At home, there’s one more showdown with a Wolf Network employee to take care of. Avery’s spent the past two days digging up the backyard looking for the pee tape, which he doesn’t find. But he does excavate his stuffed Barney doll, which forces him to come to terms with the fact that his mother lied when she told him all those years ago that Barney had gone for a walk and just never came back. How could she think that Avery would steal her notes and give them to Christy Shepherd? “Something that big, I’d cover it myself.” He learned from the best. They’ll leave their work rivalry at the door, he says, because “I love you, and you love me, and we’re a happy family.” (Yes, he recites incorrect lyrics.) Murphy Brown, you just played yourself.

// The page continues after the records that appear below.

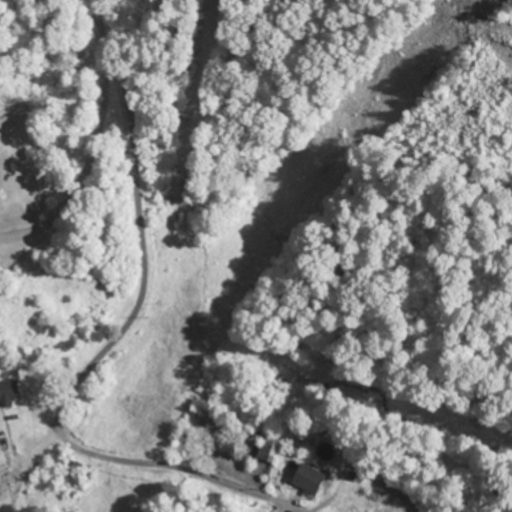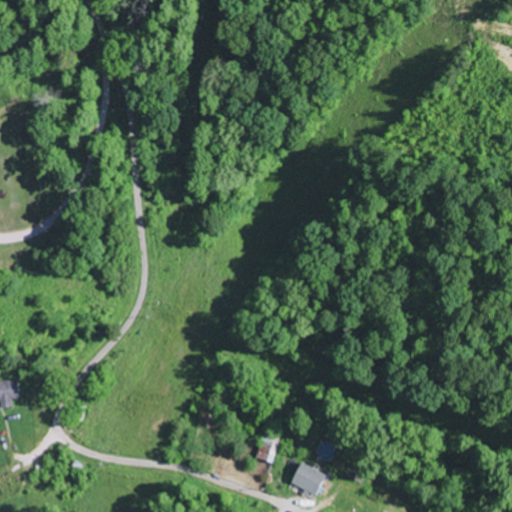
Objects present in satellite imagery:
road: (141, 234)
building: (11, 392)
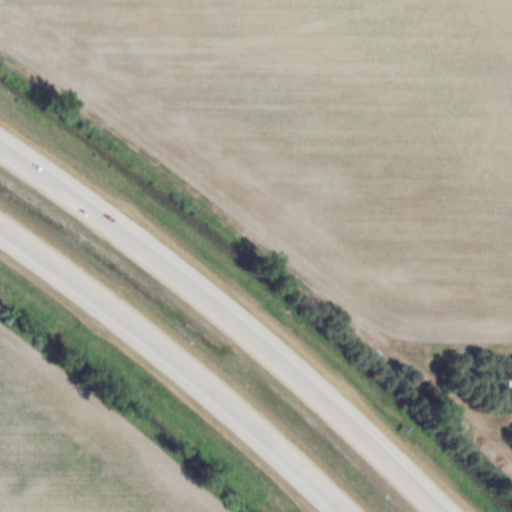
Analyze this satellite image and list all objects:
road: (229, 317)
road: (177, 361)
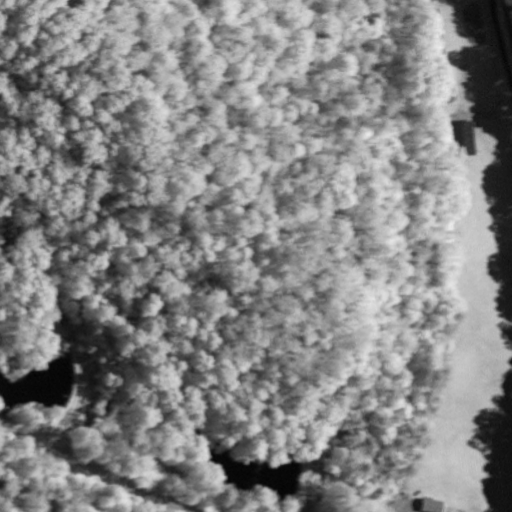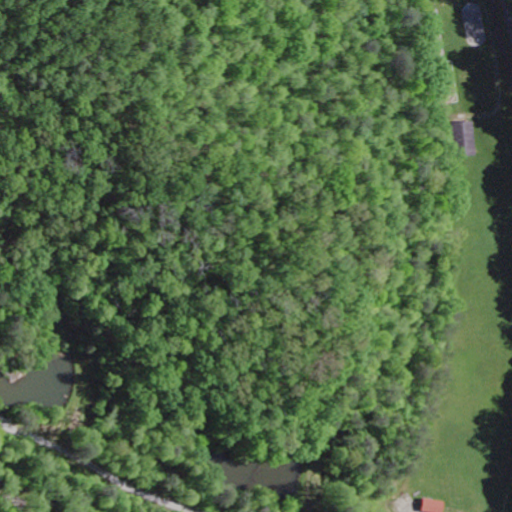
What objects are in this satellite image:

So who’s the leaker? At the office, Murphy steps up to take the responsibility for her own story, and Frank apologizes for blaming Avery, and then Miles shamefacedly admits that he lost his phone the other day. Everything was on it, all of Hector Gomez’s evidence. It’s his fault. Wait, no — while kindly reprogramming his car’s voice command system, Pat Patel has found his phone under the seat! It’s frustrating that no one knows who the leaker is, but at least they can go to Phil’s on good terms. On the way out the door, Murphy asks VAL to send a transcript of a meeting with a secret source to Legal. Adds Corky, “Find the leaker — that Wolf in sheep’s clothing.” Oh, oops. VAL receives the command and then sends the transcript of their meeting to Wolf, “with a list of cheap clothing.” Technology, you scamp!

Misc. & Assorted:

• Julius, the Weary P.A., feels underappreciated, and that hurts my heart. I think you did a great job, Julius.

• Apparently Phyllis’s career in NYPD Parking Enforcement, as mentioned last week, was a Cagney & Lacey reference. I am embarrassed to have missed it, but still — you were a cop, Phyllis? IDK how I feel about that!

• I wish I could describe this hissy king cobra thing Miles does with his hand in the final scene, but sometimes we can only grieve the limits of language.

• As the Murphy Brown Podcast babes remind us, Frank was once so alarmed by Murphy dating conservative rival Jerry Gold that he spent weeks talking about it in therapy. Times have changed!